L’assioma peripatetico di San Tommaso rappresenta il modo migliore per definire in maniera nobile l’incipit della recensione ragionata di “Nuvole notturne”, debut album dei Nihil est.
La band milanese sembra voler scomodare quell’empirismo filosofico, che da Berkeley, arriva a reminiscenze Humiane, trasportando la concettualità della conoscenza umana, derivante semplicemente dall’esperienza. Nulla è conoscibile a prescindere dai sensi.
Proprio di sensi e sensazioni si nutre questo album delizioso, introdotto da Ciliegi, nella quale l’ensemble si mostra fedele all’antirazionalismo del ragionamento a priori, dando vita ad una schematicità compositiva prima di modelli. Un malinconico testo che balla su divergenti percezioni rupestri, ispirata al cantautorato fino atto a solcare tracce alternative, che destabilizzano l’ascoltatore. Ci si ritrova infatti intrappolati tra improvvisazioni elettroniche, narratrici di una metaforica composizione, che non può avere finale diverso da quel sole che cala dalla finestra.
La dolcezza del pianoforte continua il racconto dell’originale modus operandi di Vito Lobosco, il cui cantato “tirato” evidenzia una proprietà tecnica preparatoria davvero invidiabile. L’estasi di S Teresa infatti, ha in sé il diamante Degregoriano, in ossimoro limpidato dalle sporcature delle dita sulla sei corde, che introducono un interessante passaggio di tono. Le sonorità, libere come le mongolfiere della work art, aprono a perfetti passaggi liberatori in cui Silvia Mangiarotti e Marta Fornasari regalano con i propri archi uno dei momenti più alti del disco.
Se poi la titletrack sembra inizialmente essere fagocitata dall’eccessiva sinteticità sonora, più convincente appare la sua seconda frazione, forte di una semplice partitura sognante, che strizza l’occhio alla verde visuale di un mondo forse perso. Quella stessa vitalità compositiva, trova poi residenza nella buona capacità di arrangiamento che la band dimostra di possedere, come dimostra l’eclettico ermetismo di Fuoco .
Arrivati poi sulla media via ci si imbatte sulla strumentale Il desiderio in cui la tradizione cantautorale italiana domina sulle partiture distese di un epoca lontana, narrazione musicata similare ad alcuni testi filmici di Bertolucci.
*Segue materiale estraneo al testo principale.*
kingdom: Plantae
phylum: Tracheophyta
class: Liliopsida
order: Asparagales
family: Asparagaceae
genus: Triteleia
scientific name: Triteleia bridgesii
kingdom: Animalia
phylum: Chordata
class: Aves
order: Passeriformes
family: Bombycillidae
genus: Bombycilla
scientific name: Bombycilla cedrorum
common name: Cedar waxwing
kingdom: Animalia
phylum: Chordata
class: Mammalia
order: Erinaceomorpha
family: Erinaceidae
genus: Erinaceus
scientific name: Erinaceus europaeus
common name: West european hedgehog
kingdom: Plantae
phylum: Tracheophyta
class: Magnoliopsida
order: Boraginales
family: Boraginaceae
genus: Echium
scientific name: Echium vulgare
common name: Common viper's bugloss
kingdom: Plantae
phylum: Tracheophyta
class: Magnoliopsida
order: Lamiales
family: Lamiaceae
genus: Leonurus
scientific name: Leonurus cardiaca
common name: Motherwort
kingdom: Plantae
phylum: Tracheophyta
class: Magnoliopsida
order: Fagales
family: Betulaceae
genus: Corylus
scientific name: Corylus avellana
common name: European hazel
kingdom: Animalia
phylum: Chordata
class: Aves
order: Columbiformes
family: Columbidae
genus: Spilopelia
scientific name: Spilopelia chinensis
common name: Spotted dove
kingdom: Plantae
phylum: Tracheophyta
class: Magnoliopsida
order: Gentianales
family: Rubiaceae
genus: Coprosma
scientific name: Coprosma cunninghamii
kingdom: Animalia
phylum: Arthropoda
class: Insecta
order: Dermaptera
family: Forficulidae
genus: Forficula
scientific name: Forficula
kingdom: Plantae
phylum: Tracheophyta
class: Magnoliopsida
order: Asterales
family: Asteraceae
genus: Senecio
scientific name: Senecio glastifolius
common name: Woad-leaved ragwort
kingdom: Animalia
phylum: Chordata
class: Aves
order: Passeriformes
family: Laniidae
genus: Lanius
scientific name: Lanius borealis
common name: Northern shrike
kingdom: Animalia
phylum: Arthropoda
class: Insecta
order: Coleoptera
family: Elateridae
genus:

Si volta pagina con Adrian , in cui si sfiora la sottile linea del minimalismo, atto a definire un climax ponderato, sfociante nella fisarmonica francese di Emiliano Bianchi. Un brano basato su di una sofferta linea vocale, che modula la definizione di diversità e disagio, interposta su i contrasti della bianca e candida neve con il lerciume del cemento.
Il colpo di coda è infine dato dai 10 minuti di Dieci minuti al telefono surrealistico viaggio nel nulla, suggello di esperienza musicale per un disco sussurrato, delicato ed incantevole, che mette a disposizione dell’ascoltatore una cultura musicale ed una sapienza artistica che, senza mezzi termini, riesce a fondere, infondere e confondere, anche attraverso la cover art di Nicolò Parsenziani, che con innovativa gradevolezza, racconta un booklet che profuma di musica.